VARs and Monthly Recurring Revenue (MRR): Beyond Software Tools
You know the benefits of recurring revenue, and you’re moving full speed ahead. You already took the first step and bought new software to help your business make this leap, but things aren’t quite working out the way you envisioned; transitioning to a recurring revenue model is a challenge. It must be the software you purchased failing to meet expectations, right?
Don’t be so quick to blame the software.
If you purchase a gym membership and don’t see the results you’re looking for, is it the gym’s fault? Of course not. The gym has all the workout equipment, group fitness classes, and personal trainers ready to help you meet your goals but purchasing a membership is just the first step. You need to make some changes as well, like adjusting your daily/weekly routine to make time to go to the gym and tailoring your workout program to reap the benefits. It’s a process. *Results may vary.
The same applies to purchasing new software. *Results may vary. Purchasing the software alone is not enough. You also need to optimize your process. As scary as process change may be, throwing new software into a broken process will not produce the results you’re looking for, no matter which software you try. If you never fix a broken process, you’ll be stuck in an expensive, time-consuming revolving door of trying new tool after new tool to no avail.
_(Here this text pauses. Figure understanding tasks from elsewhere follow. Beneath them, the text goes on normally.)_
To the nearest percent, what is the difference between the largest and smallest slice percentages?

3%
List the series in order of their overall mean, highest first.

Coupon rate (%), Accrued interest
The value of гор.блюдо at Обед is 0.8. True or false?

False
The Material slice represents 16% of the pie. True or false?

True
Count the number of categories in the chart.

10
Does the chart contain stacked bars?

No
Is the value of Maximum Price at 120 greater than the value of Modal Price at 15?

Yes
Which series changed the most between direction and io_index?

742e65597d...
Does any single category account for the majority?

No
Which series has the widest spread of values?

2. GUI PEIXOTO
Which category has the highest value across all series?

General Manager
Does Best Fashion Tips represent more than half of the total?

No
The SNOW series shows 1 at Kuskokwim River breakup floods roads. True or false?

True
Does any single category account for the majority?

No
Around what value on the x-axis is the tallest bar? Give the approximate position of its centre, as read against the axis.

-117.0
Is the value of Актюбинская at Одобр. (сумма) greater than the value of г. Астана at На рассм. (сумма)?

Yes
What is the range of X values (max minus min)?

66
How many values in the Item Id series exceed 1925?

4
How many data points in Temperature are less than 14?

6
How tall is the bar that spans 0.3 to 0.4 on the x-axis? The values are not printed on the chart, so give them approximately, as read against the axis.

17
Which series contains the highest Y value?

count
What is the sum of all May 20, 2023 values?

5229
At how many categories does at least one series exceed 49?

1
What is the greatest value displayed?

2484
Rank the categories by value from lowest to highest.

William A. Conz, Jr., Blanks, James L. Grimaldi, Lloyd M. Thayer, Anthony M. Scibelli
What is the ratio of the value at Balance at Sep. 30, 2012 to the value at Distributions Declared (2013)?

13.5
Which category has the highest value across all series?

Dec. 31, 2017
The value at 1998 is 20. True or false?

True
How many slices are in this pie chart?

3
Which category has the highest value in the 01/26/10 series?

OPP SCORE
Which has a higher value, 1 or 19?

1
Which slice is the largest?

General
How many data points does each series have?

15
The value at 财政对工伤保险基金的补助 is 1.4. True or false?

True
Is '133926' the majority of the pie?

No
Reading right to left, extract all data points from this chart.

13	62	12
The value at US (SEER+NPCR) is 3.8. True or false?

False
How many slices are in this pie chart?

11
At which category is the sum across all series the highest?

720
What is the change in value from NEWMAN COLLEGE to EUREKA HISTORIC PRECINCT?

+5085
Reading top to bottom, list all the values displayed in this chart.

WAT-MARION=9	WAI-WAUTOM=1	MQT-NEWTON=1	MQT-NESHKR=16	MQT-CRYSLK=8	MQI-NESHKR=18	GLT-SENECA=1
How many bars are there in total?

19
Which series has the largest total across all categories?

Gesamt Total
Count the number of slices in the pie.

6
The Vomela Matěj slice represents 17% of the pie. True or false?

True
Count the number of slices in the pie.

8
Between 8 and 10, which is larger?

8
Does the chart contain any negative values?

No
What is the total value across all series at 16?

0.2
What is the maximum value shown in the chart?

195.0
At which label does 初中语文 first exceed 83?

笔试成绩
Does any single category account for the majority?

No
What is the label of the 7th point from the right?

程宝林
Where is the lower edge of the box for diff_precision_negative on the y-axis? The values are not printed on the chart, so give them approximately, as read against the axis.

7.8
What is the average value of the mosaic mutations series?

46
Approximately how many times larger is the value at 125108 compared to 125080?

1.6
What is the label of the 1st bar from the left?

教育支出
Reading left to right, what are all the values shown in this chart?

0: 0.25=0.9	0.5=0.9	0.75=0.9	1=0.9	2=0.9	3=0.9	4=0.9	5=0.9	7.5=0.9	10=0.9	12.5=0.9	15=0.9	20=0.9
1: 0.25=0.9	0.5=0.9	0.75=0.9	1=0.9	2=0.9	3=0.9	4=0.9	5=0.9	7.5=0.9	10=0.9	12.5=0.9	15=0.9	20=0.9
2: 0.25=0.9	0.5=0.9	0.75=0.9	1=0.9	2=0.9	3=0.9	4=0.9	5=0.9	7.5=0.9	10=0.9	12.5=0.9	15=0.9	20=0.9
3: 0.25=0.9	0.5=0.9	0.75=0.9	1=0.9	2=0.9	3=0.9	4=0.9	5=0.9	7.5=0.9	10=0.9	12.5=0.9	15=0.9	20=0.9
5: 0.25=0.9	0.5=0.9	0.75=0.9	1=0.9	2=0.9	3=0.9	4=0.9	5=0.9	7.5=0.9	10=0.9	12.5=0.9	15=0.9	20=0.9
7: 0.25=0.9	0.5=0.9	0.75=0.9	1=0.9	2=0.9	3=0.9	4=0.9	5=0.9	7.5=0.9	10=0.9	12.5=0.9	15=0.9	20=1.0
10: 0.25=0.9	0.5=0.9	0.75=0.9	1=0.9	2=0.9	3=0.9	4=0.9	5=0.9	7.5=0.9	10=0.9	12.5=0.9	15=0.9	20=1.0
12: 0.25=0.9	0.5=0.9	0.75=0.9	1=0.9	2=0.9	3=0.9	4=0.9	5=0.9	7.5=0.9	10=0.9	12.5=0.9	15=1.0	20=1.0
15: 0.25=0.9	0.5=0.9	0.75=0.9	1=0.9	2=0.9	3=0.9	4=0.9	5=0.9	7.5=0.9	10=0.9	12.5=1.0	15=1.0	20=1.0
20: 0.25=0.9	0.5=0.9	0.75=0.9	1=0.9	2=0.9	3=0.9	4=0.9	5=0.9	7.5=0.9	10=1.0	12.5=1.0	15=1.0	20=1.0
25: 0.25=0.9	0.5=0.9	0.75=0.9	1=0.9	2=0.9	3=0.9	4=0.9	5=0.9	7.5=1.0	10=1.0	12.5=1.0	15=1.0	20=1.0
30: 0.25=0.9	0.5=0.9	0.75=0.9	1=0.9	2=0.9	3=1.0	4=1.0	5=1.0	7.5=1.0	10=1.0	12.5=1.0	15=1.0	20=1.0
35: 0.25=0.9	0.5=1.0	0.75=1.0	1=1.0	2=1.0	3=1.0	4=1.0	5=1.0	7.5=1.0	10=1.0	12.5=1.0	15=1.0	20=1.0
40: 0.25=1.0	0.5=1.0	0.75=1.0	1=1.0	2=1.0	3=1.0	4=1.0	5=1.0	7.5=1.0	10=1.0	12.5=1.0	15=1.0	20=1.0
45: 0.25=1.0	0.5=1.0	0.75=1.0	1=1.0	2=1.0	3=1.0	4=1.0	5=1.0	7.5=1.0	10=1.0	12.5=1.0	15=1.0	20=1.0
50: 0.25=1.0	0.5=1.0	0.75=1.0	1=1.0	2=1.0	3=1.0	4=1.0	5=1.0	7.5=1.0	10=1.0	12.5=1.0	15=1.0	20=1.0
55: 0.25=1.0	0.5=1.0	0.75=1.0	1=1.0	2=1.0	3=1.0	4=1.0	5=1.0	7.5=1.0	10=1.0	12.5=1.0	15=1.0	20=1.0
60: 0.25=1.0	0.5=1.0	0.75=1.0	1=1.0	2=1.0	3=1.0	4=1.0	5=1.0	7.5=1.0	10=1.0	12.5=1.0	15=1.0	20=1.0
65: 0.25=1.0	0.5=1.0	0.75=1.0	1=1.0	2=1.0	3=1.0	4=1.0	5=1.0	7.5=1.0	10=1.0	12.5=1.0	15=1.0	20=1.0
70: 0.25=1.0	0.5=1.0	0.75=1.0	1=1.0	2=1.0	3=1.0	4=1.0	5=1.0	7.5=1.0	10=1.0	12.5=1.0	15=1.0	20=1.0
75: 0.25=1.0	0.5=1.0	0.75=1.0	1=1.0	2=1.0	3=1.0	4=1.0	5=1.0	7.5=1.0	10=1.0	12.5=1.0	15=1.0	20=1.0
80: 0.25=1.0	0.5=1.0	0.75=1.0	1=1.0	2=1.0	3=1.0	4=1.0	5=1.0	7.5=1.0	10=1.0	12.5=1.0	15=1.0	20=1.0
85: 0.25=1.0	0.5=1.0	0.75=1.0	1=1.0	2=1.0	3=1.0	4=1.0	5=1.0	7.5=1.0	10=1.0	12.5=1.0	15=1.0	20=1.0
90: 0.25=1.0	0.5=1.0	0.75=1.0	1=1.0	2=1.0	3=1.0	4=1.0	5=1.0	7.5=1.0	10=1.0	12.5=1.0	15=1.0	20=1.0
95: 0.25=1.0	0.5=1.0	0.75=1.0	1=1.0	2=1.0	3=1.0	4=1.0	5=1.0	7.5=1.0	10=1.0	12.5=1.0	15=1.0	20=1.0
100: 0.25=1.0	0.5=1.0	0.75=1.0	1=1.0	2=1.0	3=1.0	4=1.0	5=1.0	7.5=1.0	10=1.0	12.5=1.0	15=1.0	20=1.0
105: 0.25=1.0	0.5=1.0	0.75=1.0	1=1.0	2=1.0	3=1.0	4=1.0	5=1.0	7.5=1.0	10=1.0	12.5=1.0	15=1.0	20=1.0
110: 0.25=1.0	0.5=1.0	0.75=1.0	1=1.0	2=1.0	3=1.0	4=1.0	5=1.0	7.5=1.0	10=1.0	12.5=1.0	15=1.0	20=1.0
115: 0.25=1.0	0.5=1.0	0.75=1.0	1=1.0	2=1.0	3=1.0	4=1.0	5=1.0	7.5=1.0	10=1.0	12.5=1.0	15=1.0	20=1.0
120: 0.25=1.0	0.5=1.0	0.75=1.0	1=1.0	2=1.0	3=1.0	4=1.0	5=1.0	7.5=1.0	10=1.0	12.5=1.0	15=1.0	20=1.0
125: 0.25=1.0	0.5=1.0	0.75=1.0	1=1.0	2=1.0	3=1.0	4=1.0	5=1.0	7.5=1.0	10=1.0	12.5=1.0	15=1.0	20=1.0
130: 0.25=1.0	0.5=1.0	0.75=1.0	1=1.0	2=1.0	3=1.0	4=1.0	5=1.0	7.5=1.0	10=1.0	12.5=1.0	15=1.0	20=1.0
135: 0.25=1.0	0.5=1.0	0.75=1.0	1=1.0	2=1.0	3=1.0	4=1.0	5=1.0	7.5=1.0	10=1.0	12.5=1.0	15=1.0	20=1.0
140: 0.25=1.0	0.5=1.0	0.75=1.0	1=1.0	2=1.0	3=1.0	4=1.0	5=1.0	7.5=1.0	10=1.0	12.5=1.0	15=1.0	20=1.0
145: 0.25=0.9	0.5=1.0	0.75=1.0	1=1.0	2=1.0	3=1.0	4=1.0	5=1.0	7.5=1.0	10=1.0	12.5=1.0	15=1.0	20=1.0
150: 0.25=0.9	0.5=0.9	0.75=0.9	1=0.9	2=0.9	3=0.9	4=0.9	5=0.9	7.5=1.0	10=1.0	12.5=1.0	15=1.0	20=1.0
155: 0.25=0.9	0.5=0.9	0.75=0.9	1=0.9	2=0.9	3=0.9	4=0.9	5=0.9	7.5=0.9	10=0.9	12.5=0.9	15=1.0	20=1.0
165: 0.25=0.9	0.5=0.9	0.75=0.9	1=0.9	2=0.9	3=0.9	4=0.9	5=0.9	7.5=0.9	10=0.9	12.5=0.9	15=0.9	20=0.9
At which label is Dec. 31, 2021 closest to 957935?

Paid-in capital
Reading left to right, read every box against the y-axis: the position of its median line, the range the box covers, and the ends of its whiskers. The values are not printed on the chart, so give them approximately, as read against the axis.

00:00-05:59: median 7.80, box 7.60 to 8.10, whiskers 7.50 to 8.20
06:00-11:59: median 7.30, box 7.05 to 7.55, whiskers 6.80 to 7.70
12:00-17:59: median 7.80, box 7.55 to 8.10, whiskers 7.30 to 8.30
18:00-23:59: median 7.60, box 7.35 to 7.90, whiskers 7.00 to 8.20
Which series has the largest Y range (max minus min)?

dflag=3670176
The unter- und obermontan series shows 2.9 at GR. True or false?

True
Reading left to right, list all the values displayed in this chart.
Here are some tips to make the most out of your new tool.
Customer: “You used to be so much easier to work with. You were so flexible.”
Are your customers used to emailing you whenever they have an issue? This method of communication is not scalable or compatible with best practices to fully embrace and be successful with a recurring revenue model. With the new software comes a better way to handle ongoing communication.
Maybe it’s your biggest customer creating the most resistance and ultimately trying to dictate your process. You might be concerned that they could walk if you don’t bend over backward for them. But what if you’re actually losing money on them.
You need to educate your customers on how to communicate with you. Put process around it. Use this as an opportunity to establish a new relationship with your clients and optimize for recurring revenue—and not to let your new investment reinforce bad, self-defeating habits.
With these new processes, you’re actually helping them – you’re ensuring the best experience possible with as little downtime as possible – because you’re able to capture everything, and make sure it’s being resolved within your SLAs.
Along with creating a new process for your customers to follow, implementing internal process will create a better experience when bringing in a new tool. And starting these processes from the beginning with make implementation go smoother.
Improving your internal processes will give you better insight into task and resource management. Instead of just assuming like before, you’ll see what work needs to be done, how the projects are progressing, and what technicians have the availability to jump in and provide help.
With a better look into how your team is working, you’ll be able to establish defined deadlines and milestones for projects and bill from them. From here, you can invoice when you hit a project milestone instead of waiting to bill the customer after the entire project is complete. You’re able to provide your customers updates on how the project is going, and you gain a more constant stream of recurring revenue.
Finally, you’ll need to set expectations that roles will change with the addition of new tools and processes—in a good way. According to HubSpot, 72% of salespeople spend up to an hour every day on data entry and connecting records from different sales tools. With improved processes and tools that automate tasks and seamlessly integrate with each other, your staff—from the sales team to technicians—will be able to focus on their jobs and clients, and not managing data and information.
After the decision has been made and the purchase is complete, there’s the matter of getting your new tools implemented into your organization. Depending on the complexity of the solution, you may need to decide if you’re going to invest time and money into consulting services.
This is like getting a personal trainer at the gym. If you’re new to the gym (the new tool) you’ll want to hire a personal trainer (consultant) to show you around the equipment, teach you proper technique, and set up a routine to follow. If you’re experienced, you may get a few sessions as a refresher before you go out on your own.
Each company is different, and there is no right answer when deciding how to implement your new tools, but you should have a decision early on in the process.
Ongoing Improvements & Maintenance
You’ve fully implemented the new tool, established updated internal processes, and communicated changes to your customer base, so your work is done. Not so fast.
Post-implementation is crucial to getting the most out of your investment. You and your team spend all day working with these tools, so use that experience to make improvements and find better ways to utilize the solutions. As your company grows, you’ll be able to adapt the tools to increased staff and client demand easily.
Implementing new tools and processes may seem daunting, but you never have to go at it alone. Software companies have support to help you every step of the way and want you to have success with their solutions. Take advantage of all the help, and you’ll be using your new tools like an expert.